■ Provided information:
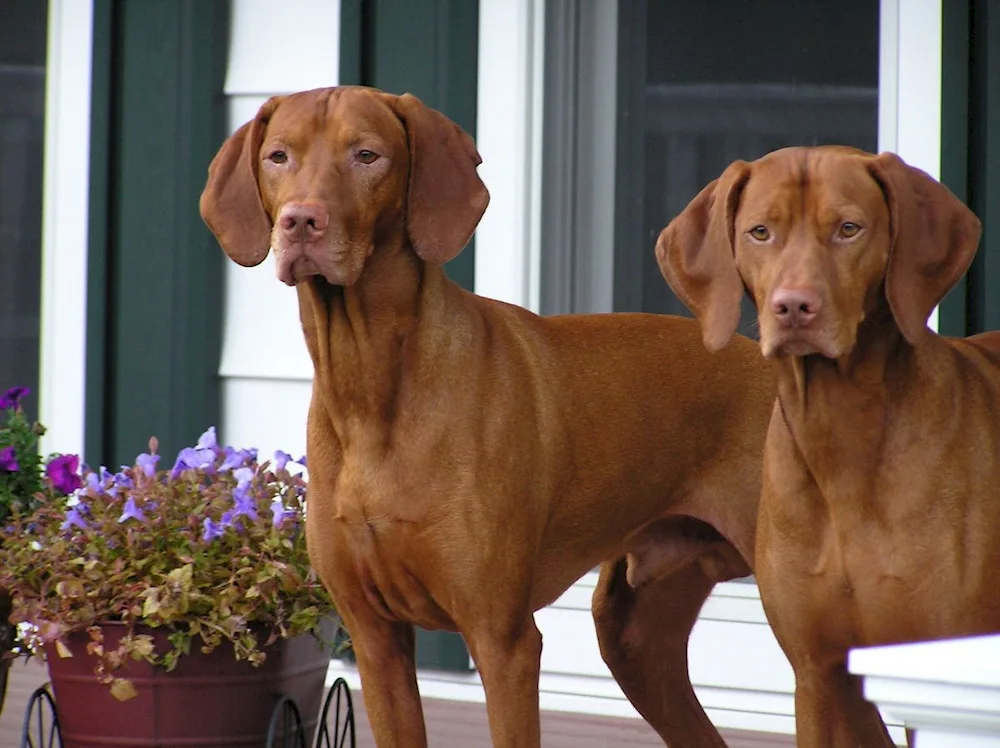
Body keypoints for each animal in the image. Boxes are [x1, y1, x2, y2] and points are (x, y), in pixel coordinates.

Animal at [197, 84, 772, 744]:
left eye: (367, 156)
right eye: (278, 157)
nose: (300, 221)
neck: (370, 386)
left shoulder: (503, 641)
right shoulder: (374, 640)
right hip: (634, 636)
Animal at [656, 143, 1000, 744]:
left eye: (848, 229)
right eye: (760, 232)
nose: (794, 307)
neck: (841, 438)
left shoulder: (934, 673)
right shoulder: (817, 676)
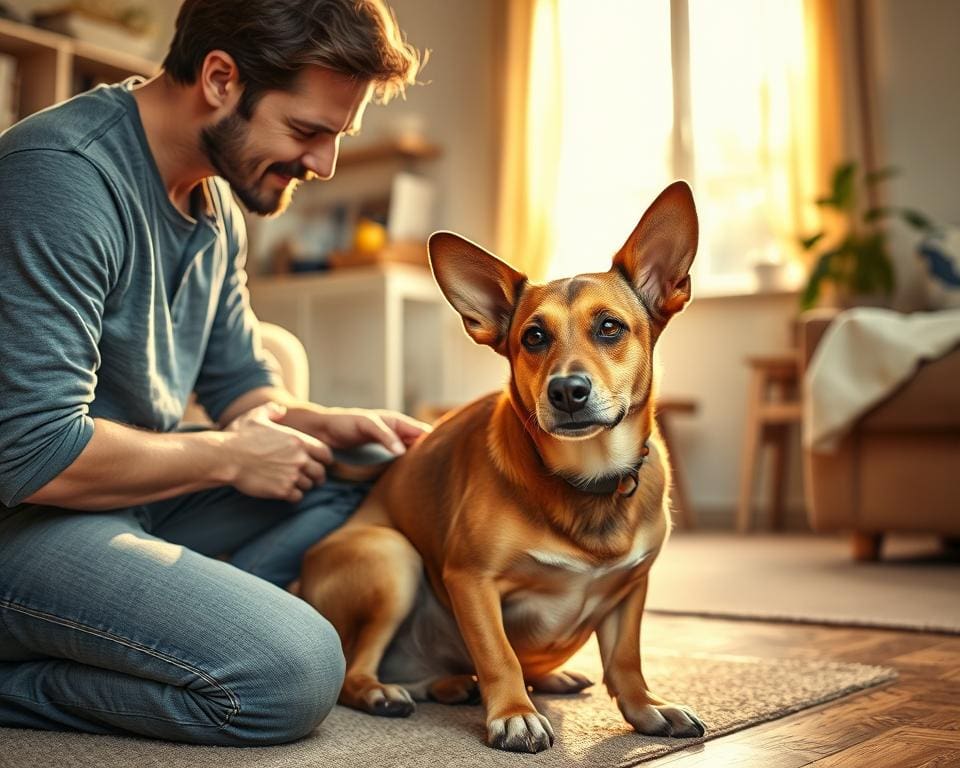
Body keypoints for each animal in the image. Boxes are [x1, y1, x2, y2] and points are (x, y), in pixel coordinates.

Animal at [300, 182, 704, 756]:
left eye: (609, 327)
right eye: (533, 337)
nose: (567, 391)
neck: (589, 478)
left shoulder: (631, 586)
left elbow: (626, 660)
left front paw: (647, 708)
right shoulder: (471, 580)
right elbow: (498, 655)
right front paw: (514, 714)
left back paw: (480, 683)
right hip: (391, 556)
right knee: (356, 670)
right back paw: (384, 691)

■ Instructions to follow:
Retype the line containing "right eye: (278, 157)" and all lines after it to the end of the material, exactly as written, leaving out any pictures.

■ The answer:
right eye: (278, 157)
nose: (300, 221)
neck: (370, 386)
left shoulder: (503, 641)
right shoulder: (374, 640)
right hip: (634, 636)
Animal at [656, 143, 1000, 744]:
left eye: (848, 229)
right eye: (760, 232)
nose: (794, 307)
neck: (841, 438)
left shoulder: (934, 673)
right shoulder: (817, 676)
Body keypoints for each animal in the image. Boxes are [x1, y1, x2, y2] and points are (x, y), in pixel coordinates.

Animal at [300, 182, 704, 756]:
left eye: (609, 327)
right eye: (533, 337)
nose: (567, 391)
neck: (589, 478)
left shoulder: (631, 586)
left elbow: (626, 660)
left front paw: (647, 708)
right shoulder: (471, 580)
right elbow: (498, 655)
right front paw: (514, 714)
left back paw: (480, 683)
right hip: (391, 556)
right knee: (356, 670)
right back paw: (384, 691)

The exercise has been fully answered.